(Transcribed page contents)

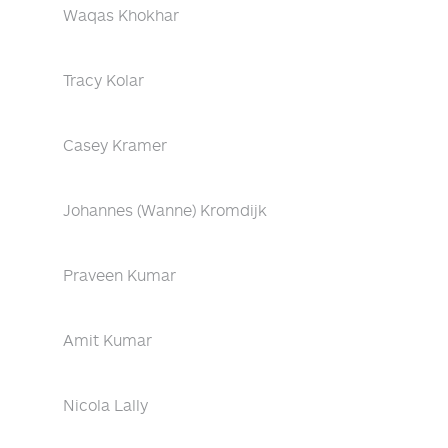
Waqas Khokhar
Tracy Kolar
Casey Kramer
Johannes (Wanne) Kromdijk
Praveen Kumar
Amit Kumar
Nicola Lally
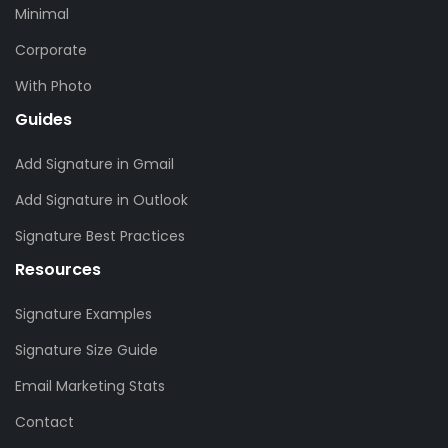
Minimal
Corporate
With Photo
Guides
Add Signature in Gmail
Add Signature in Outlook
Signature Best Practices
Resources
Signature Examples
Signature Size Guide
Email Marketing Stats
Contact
* * *
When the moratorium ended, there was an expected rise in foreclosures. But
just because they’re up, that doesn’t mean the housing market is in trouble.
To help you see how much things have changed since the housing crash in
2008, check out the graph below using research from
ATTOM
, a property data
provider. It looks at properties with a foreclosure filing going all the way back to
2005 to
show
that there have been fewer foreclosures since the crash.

*Assignment*
In the records above, find each line that mentions the string "since", then copy it.

*Solution to this exercise*
To help you see how much things have changed since the housing crash in
that there have been fewer foreclosures since the crash.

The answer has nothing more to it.